▶ _QUOTED TEXT_:

Yesterday, Murkowski said that she'd like to see a step-by-step approach, focusing on non-controversial issues. "These would include doing away with pre-existing condition restrictions, eliminating yearly and lifetime insurance limits and seeking to reduce costs by reimbursing for quality and not quantity of services," she said.

In order to provide more immediate support, Murkowski said that she has supported expanding Denali Kid Care--a state program with federal matching funds--which would provide insurance for a family of four earning up to $82,710 annually.

Updated: The state legislature has continually failed to pass bills that would raise the rates under which familes are covered. Right now, a family of four is qualified for coverage under Denali Kid Care if they make no more than $48,252 annually.

It's also unclear what effect the pre-existing condition law that Murkowski is pushing would have on Alaska. It's already state law that workers who are covered in both large and small group policies not be denied because of a pre-existing condition. Such protections aren't afforded individuals who buy policies.

▶ _DATA EXTRACT_:
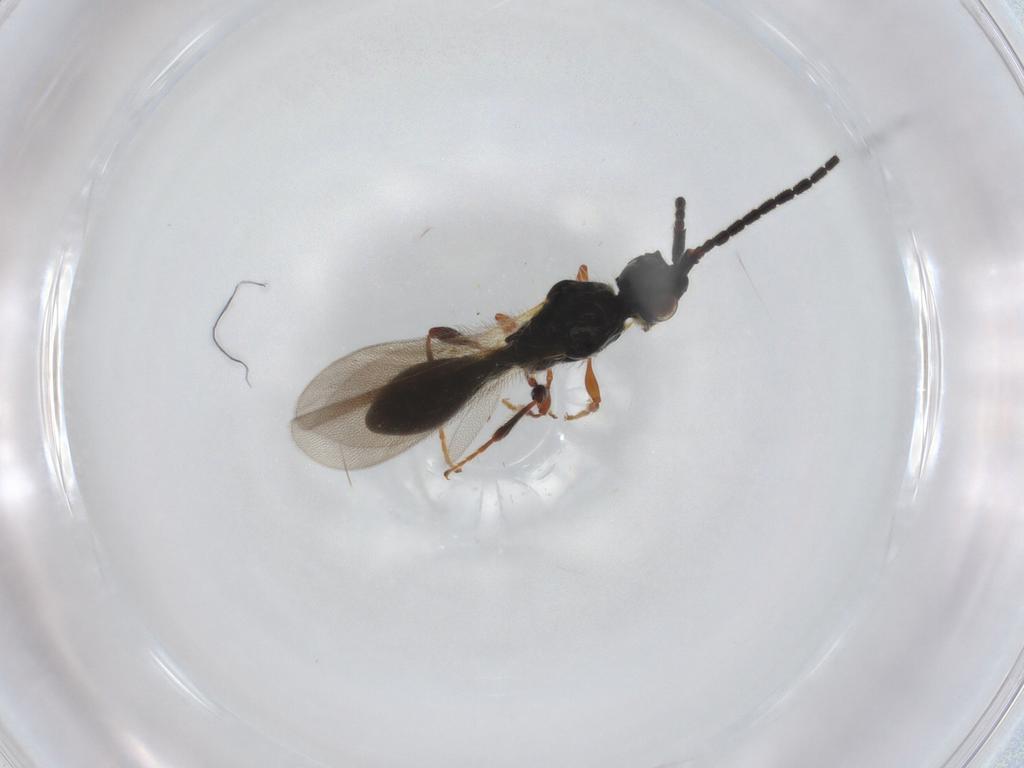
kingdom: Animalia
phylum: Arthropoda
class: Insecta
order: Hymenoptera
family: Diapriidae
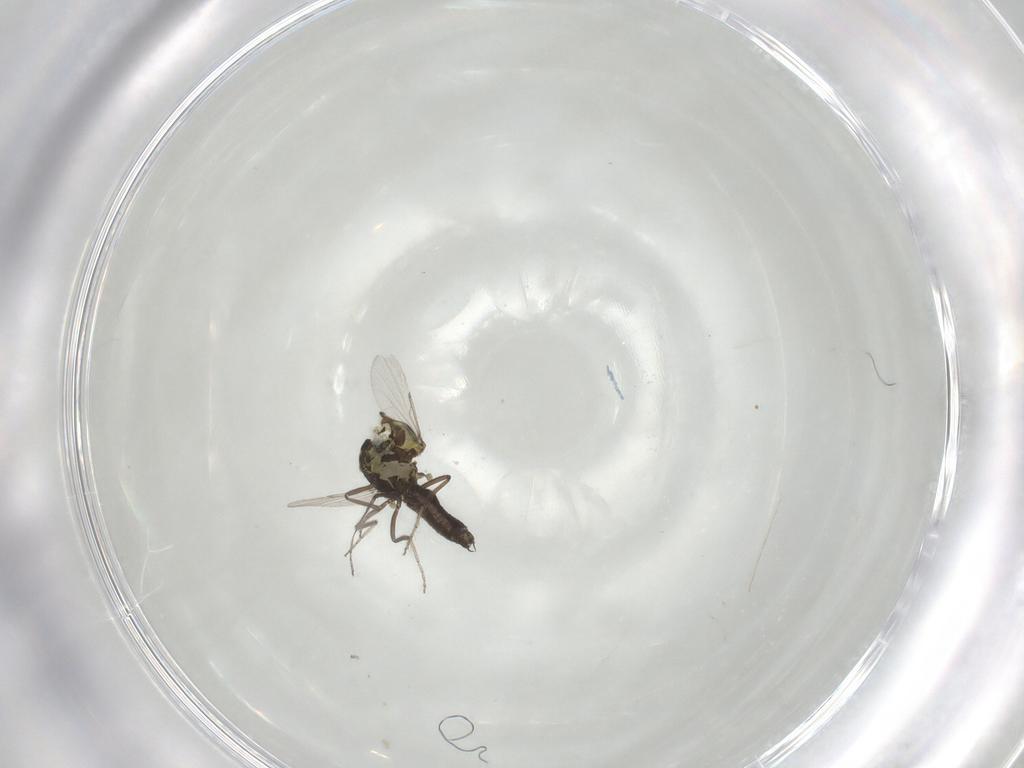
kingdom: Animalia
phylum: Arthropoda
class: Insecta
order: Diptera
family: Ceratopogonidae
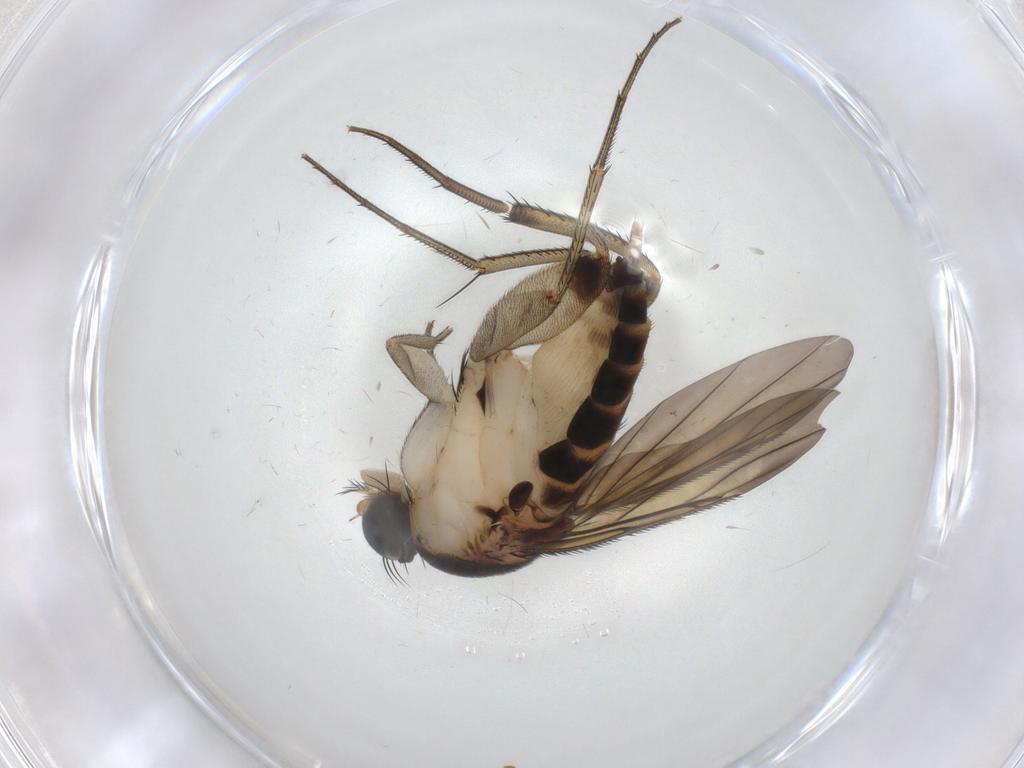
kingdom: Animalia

▶ _GIVEN TASK 1_: List the steps Murkowski called non-controversial in the Murkowski health care passage.
▶ _GIVEN TASK 2_: Please resume the Murkowski health care passage, picking up after its final sentence.

▶ _RESPONSE 1_:
- Doing away with pre-existing condition restrictions
- Eliminating yearly and lifetime insurance limits
- Seeking to reduce costs by reimbursing for quality and not quantity of services

▶ _RESPONSE 2_:
Linda Hall, director of the Alaska Division of Insurance, said that she does not require insurance companies to disclose those rejections. Premera Blue Cross, one of the two companies that control over 90 percent of the health insurance market in Alaska and last year sold individual policies to about 10,000 Alaskans, previously declined to tell Alaska Dispatch how many individuals the company rejects due to pre-existing conditions.

Some additional key facts from the Families USA report:

--For family health coverage provided through the workplace in Alaska, the average annual health insurance premium (employer and worker share of premiums combined) in the 2000-2009 period rose from $7,456 to $14,226 -- an increase of $6,770, or 90.8 percent.